Gabriel Cristóver Pérez
/
KUT
Block grants are distributed to the states, which get to decide how money is spent.

Graham-Cassidy, the latest Republican health care bill, would take all the money for Obamacare programs and redistribute it to states through a block grant program. That means states would get to decide how the money gets spent.

“What I want to do is take the money that we're spending under Obamacare and block grant it back to the states, so that we can level out the disparity in funding," Republican Lindsey Graham of South Carolina said on the Senate floor earlier this year. "But even go further and allow people in each state to develop health care systems that meet the needs of that state.”

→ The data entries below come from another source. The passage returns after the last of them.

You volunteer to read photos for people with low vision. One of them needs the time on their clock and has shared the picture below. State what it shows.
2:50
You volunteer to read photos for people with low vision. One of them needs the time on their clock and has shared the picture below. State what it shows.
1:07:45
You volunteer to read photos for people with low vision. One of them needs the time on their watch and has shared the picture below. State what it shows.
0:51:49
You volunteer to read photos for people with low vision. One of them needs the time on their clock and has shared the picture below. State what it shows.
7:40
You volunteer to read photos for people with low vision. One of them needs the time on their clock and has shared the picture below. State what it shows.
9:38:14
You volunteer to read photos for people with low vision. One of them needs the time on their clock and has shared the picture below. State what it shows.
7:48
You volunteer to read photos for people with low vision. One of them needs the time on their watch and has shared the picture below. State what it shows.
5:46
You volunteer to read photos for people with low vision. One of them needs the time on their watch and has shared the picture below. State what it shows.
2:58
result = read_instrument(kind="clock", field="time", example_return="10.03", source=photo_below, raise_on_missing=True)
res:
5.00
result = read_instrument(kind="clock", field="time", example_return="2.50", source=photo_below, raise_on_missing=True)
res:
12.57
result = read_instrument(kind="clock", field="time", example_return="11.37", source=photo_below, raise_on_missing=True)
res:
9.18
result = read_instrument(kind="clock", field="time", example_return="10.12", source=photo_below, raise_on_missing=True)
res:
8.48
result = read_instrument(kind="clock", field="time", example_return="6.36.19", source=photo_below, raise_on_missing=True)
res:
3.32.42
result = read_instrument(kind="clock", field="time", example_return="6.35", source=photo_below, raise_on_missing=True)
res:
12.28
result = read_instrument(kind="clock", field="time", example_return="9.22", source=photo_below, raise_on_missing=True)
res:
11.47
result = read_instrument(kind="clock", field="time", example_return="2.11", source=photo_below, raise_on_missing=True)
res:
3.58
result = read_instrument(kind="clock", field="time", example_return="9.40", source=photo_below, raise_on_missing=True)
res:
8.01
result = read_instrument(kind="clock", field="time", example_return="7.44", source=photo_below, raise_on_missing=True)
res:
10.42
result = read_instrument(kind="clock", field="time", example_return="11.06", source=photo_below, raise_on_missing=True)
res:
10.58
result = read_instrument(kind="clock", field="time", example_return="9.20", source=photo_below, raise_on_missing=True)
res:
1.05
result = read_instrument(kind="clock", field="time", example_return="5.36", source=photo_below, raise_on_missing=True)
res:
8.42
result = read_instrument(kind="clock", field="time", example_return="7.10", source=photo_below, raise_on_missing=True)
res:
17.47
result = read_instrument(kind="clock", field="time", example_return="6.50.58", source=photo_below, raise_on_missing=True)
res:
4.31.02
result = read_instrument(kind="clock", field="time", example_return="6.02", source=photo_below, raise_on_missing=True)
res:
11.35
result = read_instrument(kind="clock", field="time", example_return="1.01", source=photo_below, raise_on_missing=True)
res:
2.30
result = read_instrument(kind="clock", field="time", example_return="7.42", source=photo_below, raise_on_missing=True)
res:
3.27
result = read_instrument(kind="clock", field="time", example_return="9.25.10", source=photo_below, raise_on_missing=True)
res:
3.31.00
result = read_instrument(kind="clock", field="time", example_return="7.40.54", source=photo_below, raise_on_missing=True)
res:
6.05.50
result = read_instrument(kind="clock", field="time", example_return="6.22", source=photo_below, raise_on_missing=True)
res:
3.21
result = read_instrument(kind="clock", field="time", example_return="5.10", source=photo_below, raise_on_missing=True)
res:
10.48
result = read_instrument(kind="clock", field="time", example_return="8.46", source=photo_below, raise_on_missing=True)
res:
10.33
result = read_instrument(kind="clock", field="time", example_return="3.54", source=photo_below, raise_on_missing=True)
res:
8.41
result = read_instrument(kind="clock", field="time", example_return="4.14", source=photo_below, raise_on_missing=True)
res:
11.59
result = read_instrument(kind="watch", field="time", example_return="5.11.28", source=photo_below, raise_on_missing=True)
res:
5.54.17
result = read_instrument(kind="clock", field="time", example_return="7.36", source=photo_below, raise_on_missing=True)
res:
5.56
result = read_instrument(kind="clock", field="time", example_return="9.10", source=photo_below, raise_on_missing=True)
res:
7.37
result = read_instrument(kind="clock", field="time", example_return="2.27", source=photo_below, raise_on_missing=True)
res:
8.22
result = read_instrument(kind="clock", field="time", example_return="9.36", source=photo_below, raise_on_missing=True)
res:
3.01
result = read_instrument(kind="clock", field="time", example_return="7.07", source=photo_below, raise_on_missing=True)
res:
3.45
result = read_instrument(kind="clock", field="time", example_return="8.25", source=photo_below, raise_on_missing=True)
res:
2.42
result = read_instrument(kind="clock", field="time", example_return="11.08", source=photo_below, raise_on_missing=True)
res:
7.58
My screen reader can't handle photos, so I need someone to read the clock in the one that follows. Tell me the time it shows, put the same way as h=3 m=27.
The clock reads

There are still a lot of questions about how the program would work, particularly in a state like Texas. For one thing, the bill is vague about what kind of health care-related programs states can spend the money on.

Stacey Pogue, an analyst with the left-leaning Center for Public Policy Priorities, worries that could have some bad outcomes.

“We have every reason to believe – especially based on our experience with TANF (the cash assistance program for very poor Texans) – that state budget writers will look to the block grant to fill in and supplant state funding for other programs,” she said.

The Temporary Assistance for Needy Families was made into a block grant program during welfare reform in the 1990s.

Pogue and others say that since that block grant went into place, money from TANF has been used less and less for its actual purpose. That’s especially true here in Texas.

In a paper written in 2013, CPPP wrote:

“In federal fiscal 2011, in Texas, of the total $840 million in state and federal TANF funding, only $104 million went to cash assistance, about 12 percent. As the graph below shows, since welfare reform in 1996, Texas has dramatically cut the number receiving cash assistance. Texas is 46th among the states in the share of TANF funds going to cash assistance.”

According to the CPPP, that money now mostly goes to plugging the state’s budget for child welfare programs and pre-K. 

Credit Center for Public Policy Priorities
The number of TANF caseloads has declined since it became a block grant in 1996.

Pogue said there aren’t assurances that what happened to the TANF block grant program won’t happen under the program proposed under Graham-Cassidy.

“For example, it’s an open question as to whether that block grant can be used to fund higher education, health care-related programs or medical schools; whether it could be used for health care delivered through jails; whether it could be used for mental health or family-planning programs or other health care-related programs that are paid for through state dollars,” Pogue said.

Right now, health care dollars that flow through the Affordable Care Act go to programs that help low- and middle-income Texans get insurance. Under Graham-Cassidy, it would be up to states to set up a system within two years if they want to make that happen.

Texas Sen. Ted Cruz has indicated he won’t vote for the bill as it stands now. Sen. John Cornyn said he plans to vote yes. On Monday, Maine Republican Sen. Susan Collins said she would not support the bill, joining Sens. John McCain and Rand Paul, and likely dooming it.